→ **Dataset entries**
↓

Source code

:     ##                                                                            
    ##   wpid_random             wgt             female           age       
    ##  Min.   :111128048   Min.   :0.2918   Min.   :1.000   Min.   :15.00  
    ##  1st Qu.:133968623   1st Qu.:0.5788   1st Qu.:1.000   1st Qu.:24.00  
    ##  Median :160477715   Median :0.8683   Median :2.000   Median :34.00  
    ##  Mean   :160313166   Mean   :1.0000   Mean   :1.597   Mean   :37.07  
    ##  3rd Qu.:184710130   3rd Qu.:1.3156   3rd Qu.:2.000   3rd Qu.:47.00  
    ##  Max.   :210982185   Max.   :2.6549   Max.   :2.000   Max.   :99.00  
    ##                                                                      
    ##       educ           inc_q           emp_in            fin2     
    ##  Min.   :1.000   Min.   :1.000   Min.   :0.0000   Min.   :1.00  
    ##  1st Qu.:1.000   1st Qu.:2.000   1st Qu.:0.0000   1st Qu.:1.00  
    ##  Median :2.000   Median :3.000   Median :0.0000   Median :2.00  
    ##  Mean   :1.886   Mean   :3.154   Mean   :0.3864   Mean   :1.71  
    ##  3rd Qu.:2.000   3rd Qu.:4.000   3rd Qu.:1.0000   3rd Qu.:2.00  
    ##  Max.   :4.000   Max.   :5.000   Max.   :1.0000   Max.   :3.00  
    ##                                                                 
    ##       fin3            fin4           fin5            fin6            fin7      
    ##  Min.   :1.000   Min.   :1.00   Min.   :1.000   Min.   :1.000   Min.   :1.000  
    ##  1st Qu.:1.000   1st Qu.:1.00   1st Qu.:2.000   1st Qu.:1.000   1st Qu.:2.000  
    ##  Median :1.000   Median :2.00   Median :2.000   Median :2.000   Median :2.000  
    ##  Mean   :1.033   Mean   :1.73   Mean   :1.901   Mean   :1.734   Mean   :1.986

↑

→ **Task instructions**
Copy the entries above exactly, so that each line matches the original.

→ **Response**
Source code

:     ##                                                                            
    ##   wpid_random             wgt             female           age       
    ##  Min.   :111128048   Min.   :0.2918   Min.   :1.000   Min.   :15.00  
    ##  1st Qu.:133968623   1st Qu.:0.5788   1st Qu.:1.000   1st Qu.:24.00  
    ##  Median :160477715   Median :0.8683   Median :2.000   Median :34.00  
    ##  Mean   :160313166   Mean   :1.0000   Mean   :1.597   Mean   :37.07  
    ##  3rd Qu.:184710130   3rd Qu.:1.3156   3rd Qu.:2.000   3rd Qu.:47.00  
    ##  Max.   :210982185   Max.   :2.6549   Max.   :2.000   Max.   :99.00  
    ##                                                                      
    ##       educ           inc_q           emp_in            fin2     
    ##  Min.   :1.000   Min.   :1.000   Min.   :0.0000   Min.   :1.00  
    ##  1st Qu.:1.000   1st Qu.:2.000   1st Qu.:0.0000   1st Qu.:1.00  
    ##  Median :2.000   Median :3.000   Median :0.0000   Median :2.00  
    ##  Mean   :1.886   Mean   :3.154   Mean   :0.3864   Mean   :1.71  
    ##  3rd Qu.:2.000   3rd Qu.:4.000   3rd Qu.:1.0000   3rd Qu.:2.00  
    ##  Max.   :4.000   Max.   :5.000   Max.   :1.0000   Max.   :3.00  
    ##                                                                 
    ##       fin3            fin4           fin5            fin6            fin7      
    ##  Min.   :1.000   Min.   :1.00   Min.   :1.000   Min.   :1.000   Min.   :1.000  
    ##  1st Qu.:1.000   1st Qu.:1.00   1st Qu.:2.000   1st Qu.:1.000   1st Qu.:2.000  
    ##  Median :1.000   Median :2.00   Median :2.000   Median :2.000   Median :2.000  
    ##  Mean   :1.033   Mean   :1.73   Mean   :1.901   Mean   :1.734   Mean   :1.986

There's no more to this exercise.